**実施手順**
提供テキストの「小学5年生の男子が入寮してきて色んな事を学びました」から「らも鬱陶しがられていました。」までを、末尾の語句も含めて一字一句変えずに再掲すること。

**提供テキスト**
# # #

小学5年生の男子が入寮してきて色んな事を学びました
令和3年3月5日
児童養護施設の指導員時代に明らかに母親から虐待されていた小学5年生男子が入寮してきた時のケースをお話しします。小学5年生の男子が措置されてくるとの事で事前に情報を見ていて、身長も体重も明らかに少なくて小学1年の子と変わらない数値だったので正直「何かの間違いではないか」と思っていたのですが、本人を前にして「間違いない記録だった。」事を知り、家庭環境によって発育に大きく影響するのだと言う事を先ずは理解しました。(最近のニュースでは明らかに体重が少ないケースの報道がよくありますが。)
最初に会った時の印象は「不安が大きいからか意味の分からない事を良く話しする子で、顔が小さくてサルみたいだ。」と申し訳ないのですが正直な印象でした。それよりも印象深かったのは入寮初日の夕食の場面でした。食事は通常、ご飯 と味噌汁とおかずがあり、基本的にはいわゆる『三角食べ』なのですが、そんな中で彼の食べ方は先ずはご飯茶碗をソロっと持ち、全部ご飯を食べ終わるまでご飯茶碗を口から離さないのです。そしてご飯茶碗が空になるとそのご飯茶碗をソロっと置き、次に味噌汁のお碗をソロっと持ち、これまた全部食べ終わるまで口元から離さなくて、その後のおかずも同じ要領だったので驚いてしまいました。
なぜこのような行動をとる様になったかを私なりに考えてみた結果は、家での食事の時に母親の機嫌が悪い時には、茶碗を置いた時に『ことっ』と音がしただけで「うるさい」と手当たり次第物が飛んできたら嫌だからなるべく音がしないように茶碗を置くタイミングを少なくしていたのではないかと推察しています。(この習慣から通常のように食べるようになるのにほぼ1カ月かかりました。)そして極端な位に多動であり落ち着きがなくて、正直私もイライラする事が度々でした。学習室(地域に開放している児童館の2階)でも落ち着きがなくて他の小学生からも鬱陶しがられていました。

# # #

**提供情報**

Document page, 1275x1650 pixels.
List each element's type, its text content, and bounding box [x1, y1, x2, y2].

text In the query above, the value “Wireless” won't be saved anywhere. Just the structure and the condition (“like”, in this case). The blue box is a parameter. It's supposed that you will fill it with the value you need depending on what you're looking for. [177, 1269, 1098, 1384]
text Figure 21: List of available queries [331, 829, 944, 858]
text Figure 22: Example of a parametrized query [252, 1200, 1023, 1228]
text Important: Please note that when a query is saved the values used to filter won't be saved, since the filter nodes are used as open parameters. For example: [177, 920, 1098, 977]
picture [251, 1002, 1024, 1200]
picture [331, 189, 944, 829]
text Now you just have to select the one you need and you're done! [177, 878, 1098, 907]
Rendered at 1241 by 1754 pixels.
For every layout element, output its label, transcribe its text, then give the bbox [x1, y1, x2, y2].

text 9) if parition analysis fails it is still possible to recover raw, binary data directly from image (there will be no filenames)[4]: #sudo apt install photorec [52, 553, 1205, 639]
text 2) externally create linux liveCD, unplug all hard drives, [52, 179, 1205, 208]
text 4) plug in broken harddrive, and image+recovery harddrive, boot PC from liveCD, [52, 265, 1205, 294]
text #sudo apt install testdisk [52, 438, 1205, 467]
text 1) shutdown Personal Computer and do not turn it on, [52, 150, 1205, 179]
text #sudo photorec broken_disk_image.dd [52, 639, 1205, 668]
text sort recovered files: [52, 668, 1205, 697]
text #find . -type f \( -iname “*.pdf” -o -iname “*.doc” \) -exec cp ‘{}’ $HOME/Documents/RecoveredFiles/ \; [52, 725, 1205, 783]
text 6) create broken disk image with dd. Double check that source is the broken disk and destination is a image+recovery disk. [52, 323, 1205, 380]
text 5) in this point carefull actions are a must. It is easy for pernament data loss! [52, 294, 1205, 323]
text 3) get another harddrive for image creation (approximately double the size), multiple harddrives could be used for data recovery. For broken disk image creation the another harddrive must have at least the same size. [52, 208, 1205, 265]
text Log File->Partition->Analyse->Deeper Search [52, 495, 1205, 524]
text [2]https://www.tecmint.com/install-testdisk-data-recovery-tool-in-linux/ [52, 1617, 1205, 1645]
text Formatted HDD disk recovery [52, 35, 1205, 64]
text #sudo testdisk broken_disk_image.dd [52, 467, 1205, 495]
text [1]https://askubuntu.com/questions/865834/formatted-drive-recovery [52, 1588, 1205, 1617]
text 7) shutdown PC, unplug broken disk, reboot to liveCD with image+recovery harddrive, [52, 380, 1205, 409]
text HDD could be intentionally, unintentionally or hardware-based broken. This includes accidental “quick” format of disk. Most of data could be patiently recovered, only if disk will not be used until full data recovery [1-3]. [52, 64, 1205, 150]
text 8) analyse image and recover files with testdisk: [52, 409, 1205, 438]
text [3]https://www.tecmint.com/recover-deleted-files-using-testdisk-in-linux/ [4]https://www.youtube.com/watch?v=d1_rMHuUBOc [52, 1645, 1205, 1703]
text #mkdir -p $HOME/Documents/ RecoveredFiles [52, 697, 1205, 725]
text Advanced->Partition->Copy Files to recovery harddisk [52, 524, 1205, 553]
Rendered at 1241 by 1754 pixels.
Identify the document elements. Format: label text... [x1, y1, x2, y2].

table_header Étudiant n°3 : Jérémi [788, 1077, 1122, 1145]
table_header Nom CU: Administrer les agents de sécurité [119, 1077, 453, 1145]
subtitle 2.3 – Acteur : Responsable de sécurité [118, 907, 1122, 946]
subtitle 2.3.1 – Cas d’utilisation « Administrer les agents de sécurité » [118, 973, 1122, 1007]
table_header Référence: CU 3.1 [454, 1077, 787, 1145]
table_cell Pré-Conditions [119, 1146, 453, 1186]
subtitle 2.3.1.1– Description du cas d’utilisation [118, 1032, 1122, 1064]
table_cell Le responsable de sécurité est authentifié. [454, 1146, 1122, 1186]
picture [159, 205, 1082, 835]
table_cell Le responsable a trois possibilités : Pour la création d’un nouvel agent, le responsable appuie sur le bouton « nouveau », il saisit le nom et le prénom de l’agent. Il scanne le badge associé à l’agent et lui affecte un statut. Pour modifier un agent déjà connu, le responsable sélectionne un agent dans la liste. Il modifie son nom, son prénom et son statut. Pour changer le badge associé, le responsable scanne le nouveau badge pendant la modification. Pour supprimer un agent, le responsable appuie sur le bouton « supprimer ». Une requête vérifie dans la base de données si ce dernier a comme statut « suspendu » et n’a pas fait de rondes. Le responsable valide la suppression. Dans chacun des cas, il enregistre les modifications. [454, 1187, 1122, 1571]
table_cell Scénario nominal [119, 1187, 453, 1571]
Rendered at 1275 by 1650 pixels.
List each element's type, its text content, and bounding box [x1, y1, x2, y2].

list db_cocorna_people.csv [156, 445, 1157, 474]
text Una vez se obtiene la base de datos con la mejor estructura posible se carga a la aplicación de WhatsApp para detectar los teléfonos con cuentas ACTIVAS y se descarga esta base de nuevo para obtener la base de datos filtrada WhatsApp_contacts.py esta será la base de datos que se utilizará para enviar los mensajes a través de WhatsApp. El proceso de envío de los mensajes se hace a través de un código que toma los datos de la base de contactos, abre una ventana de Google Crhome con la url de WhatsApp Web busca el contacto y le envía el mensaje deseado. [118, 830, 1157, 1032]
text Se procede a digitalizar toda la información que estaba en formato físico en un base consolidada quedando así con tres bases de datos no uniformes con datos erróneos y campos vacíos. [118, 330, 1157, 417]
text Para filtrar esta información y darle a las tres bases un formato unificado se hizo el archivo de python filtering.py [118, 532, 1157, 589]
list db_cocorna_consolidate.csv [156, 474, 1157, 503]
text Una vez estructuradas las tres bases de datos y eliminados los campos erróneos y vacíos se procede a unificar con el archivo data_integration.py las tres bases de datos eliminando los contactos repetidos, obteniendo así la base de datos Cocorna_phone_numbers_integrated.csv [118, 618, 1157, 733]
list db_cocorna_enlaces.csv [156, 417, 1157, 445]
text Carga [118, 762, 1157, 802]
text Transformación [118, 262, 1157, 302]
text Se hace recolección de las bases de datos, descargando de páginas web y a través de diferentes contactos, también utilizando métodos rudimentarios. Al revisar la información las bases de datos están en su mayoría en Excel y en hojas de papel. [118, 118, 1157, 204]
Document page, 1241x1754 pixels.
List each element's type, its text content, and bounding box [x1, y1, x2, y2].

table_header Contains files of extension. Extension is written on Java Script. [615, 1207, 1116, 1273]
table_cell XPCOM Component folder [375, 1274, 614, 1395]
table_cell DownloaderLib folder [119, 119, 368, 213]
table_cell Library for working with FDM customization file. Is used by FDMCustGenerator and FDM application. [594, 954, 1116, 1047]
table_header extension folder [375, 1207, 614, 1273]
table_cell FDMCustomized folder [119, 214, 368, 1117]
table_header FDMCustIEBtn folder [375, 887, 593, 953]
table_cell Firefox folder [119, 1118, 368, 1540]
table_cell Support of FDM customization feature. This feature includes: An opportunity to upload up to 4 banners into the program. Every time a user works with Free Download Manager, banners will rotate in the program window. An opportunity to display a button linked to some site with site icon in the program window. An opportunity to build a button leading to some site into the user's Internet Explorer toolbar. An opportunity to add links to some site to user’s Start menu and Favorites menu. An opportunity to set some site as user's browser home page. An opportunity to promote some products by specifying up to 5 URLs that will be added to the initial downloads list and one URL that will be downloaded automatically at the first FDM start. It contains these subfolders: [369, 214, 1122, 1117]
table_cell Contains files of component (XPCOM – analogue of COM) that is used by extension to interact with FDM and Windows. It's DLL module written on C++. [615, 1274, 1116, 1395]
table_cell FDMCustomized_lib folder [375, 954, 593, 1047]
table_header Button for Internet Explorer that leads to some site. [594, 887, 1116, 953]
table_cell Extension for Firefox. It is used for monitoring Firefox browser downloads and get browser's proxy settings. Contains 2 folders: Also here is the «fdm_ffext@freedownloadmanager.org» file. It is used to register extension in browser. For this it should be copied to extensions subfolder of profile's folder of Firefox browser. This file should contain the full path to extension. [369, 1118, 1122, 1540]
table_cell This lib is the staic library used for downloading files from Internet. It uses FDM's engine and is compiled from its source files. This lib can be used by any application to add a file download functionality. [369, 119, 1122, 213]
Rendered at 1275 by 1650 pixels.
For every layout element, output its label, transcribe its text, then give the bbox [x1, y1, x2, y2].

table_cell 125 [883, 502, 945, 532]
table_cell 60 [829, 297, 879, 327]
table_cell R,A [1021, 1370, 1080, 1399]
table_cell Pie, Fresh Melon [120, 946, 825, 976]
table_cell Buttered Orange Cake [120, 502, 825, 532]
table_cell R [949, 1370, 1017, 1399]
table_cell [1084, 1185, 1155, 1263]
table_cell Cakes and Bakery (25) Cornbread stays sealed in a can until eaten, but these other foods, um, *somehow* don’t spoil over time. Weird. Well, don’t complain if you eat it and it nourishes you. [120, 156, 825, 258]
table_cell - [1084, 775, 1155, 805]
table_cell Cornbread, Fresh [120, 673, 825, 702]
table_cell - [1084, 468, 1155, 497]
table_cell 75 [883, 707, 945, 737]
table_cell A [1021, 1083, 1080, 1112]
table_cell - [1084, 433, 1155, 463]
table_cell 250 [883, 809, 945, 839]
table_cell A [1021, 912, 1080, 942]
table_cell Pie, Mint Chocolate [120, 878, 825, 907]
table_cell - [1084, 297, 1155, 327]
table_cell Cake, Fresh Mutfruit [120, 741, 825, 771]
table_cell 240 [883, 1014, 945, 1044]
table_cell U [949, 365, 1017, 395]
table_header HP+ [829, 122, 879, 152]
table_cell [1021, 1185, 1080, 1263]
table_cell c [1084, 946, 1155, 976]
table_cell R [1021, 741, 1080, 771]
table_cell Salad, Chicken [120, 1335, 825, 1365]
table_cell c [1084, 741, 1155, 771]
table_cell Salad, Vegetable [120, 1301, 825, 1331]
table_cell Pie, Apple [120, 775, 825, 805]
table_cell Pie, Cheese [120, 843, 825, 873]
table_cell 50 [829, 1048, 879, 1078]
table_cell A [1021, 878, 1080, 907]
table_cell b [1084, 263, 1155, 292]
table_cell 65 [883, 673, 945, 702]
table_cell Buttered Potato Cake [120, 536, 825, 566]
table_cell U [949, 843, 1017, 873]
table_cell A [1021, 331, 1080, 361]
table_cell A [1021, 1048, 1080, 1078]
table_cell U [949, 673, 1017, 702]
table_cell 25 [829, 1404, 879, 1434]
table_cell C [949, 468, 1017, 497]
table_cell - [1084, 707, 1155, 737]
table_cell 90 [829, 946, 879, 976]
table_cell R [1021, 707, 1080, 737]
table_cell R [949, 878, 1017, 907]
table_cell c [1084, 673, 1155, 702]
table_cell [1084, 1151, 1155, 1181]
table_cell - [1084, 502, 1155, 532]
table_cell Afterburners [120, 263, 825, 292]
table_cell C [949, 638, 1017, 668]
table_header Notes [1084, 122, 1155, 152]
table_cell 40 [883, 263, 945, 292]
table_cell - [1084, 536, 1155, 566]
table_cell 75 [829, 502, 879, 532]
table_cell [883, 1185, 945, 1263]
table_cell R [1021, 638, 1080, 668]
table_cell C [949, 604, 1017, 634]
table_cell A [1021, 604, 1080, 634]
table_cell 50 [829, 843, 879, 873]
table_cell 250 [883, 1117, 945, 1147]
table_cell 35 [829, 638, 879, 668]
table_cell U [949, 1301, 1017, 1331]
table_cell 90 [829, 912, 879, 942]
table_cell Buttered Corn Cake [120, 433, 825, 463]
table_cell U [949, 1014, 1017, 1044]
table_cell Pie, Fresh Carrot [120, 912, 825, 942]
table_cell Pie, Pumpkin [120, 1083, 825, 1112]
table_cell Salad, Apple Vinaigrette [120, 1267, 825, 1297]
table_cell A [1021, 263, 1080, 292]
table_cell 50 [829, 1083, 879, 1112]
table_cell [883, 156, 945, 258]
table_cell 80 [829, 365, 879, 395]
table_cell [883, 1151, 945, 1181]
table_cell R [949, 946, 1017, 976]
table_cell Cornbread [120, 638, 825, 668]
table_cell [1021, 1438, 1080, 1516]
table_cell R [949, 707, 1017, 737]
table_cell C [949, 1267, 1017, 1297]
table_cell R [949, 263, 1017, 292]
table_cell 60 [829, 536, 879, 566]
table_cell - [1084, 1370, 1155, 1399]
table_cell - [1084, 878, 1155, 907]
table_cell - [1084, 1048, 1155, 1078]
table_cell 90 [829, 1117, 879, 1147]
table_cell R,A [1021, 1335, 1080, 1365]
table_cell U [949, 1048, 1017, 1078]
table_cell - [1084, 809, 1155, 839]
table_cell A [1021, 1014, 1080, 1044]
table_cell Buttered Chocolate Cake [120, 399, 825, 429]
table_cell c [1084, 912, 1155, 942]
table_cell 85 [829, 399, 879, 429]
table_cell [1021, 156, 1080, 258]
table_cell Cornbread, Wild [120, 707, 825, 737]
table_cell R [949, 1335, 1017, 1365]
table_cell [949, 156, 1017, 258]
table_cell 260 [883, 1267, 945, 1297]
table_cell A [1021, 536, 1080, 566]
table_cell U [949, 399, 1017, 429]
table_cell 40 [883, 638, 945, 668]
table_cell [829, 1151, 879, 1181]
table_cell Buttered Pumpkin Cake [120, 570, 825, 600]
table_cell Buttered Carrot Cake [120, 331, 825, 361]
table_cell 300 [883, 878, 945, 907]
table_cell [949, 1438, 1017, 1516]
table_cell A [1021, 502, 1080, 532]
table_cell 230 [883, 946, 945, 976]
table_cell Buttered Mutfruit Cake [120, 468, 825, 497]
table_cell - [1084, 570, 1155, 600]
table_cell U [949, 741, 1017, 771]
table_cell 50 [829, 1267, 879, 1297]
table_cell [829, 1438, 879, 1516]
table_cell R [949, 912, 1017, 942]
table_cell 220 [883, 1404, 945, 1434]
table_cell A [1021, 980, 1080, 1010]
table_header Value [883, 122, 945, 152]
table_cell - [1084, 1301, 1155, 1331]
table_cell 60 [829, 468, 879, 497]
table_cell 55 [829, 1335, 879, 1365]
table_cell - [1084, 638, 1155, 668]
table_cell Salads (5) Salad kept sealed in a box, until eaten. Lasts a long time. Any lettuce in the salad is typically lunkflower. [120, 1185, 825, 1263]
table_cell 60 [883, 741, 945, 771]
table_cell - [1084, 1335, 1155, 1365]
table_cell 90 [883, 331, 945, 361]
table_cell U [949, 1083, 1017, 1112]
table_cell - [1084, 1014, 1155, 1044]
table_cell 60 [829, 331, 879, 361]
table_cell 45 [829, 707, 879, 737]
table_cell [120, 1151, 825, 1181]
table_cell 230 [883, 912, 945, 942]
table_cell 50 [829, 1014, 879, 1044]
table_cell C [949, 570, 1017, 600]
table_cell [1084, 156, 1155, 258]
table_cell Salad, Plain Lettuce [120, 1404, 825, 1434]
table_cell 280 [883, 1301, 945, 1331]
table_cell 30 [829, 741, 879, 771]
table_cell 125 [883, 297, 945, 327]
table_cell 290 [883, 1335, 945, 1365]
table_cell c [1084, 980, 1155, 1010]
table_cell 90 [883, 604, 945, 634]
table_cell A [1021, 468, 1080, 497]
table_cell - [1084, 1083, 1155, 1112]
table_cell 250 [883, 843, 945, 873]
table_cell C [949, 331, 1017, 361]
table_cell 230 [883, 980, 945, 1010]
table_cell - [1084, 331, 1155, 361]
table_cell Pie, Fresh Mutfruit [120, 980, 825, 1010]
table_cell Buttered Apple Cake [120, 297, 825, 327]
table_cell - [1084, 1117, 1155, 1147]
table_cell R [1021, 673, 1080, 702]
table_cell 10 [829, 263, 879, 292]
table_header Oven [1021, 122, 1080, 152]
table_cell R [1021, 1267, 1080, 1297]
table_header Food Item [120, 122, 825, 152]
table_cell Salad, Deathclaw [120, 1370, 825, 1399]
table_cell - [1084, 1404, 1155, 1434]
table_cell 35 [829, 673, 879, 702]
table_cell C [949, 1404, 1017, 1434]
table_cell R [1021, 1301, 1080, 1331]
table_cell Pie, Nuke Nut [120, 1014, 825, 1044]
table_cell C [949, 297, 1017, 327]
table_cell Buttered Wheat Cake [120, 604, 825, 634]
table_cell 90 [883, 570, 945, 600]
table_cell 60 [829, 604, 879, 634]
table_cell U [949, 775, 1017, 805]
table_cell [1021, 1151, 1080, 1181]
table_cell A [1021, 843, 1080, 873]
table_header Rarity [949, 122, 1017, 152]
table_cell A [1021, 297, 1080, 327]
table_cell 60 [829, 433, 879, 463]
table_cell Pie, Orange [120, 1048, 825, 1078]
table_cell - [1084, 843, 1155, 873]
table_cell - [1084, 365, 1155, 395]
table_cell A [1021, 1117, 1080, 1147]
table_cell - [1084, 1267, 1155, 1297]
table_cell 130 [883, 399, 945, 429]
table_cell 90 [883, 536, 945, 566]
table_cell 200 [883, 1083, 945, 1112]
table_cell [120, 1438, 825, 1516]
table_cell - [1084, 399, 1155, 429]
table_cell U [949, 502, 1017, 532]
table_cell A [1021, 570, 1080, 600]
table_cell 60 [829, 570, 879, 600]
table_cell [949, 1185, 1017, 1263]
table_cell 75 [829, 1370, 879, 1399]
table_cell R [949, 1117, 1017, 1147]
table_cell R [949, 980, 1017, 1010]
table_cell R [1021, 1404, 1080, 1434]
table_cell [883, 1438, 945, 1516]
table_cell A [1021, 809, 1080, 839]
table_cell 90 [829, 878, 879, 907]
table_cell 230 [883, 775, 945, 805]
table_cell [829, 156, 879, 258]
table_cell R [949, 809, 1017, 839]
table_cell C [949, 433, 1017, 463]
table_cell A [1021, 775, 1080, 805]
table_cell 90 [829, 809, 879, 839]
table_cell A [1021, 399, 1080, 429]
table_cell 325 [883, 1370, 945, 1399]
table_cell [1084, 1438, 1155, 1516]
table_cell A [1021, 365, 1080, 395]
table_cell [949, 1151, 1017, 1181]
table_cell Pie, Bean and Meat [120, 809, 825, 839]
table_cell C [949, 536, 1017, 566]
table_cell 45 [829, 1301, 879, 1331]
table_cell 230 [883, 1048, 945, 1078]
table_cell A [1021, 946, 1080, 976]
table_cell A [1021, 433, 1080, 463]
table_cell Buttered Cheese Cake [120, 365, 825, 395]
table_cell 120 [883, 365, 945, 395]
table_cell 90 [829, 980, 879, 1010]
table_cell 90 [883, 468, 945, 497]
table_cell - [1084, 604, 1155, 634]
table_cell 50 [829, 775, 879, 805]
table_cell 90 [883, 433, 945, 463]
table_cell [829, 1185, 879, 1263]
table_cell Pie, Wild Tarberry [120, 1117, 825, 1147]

# # #

**実行結果**
小学5年生の男子が入寮してきて色んな事を学びました
令和3年3月5日
児童養護施設の指導員時代に明らかに母親から虐待されていた小学5年生男子が入寮してきた時のケースをお話しします。小学5年生の男子が措置されてくるとの事で事前に情報を見ていて、身長も体重も明らかに少なくて小学1年の子と変わらない数値だったので正直「何かの間違いではないか」と思っていたのですが、本人を前にして「間違いない記録だった。」事を知り、家庭環境によって発育に大きく影響するのだと言う事を先ずは理解しました。(最近のニュースでは明らかに体重が少ないケースの報道がよくありますが。)
最初に会った時の印象は「不安が大きいからか意味の分からない事を良く話しする子で、顔が小さくてサルみたいだ。」と申し訳ないのですが正直な印象でした。それよりも印象深かったのは入寮初日の夕食の場面でした。食事は通常、ご飯 と味噌汁とおかずがあり、基本的にはいわゆる『三角食べ』なのですが、そんな中で彼の食べ方は先ずはご飯茶碗をソロっと持ち、全部ご飯を食べ終わるまでご飯茶碗を口から離さないのです。そしてご飯茶碗が空になるとそのご飯茶碗をソロっと置き、次に味噌汁のお碗をソロっと持ち、これまた全部食べ終わるまで口元から離さなくて、その後のおかずも同じ要領だったので驚いてしまいました。
なぜこのような行動をとる様になったかを私なりに考えてみた結果は、家での食事の時に母親の機嫌が悪い時には、茶碗を置いた時に『ことっ』と音がしただけで「うるさい」と手当たり次第物が飛んできたら嫌だからなるべく音がしないように茶碗を置くタイミングを少なくしていたのではないかと推察しています。(この習慣から通常のように食べるようになるのにほぼ1カ月かかりました。)そして極端な位に多動であり落ち着きがなくて、正直私もイライラする事が度々でした。学習室(地域に開放している児童館の2階)でも落ち着きがなくて他の小学生からも鬱陶しがられていました。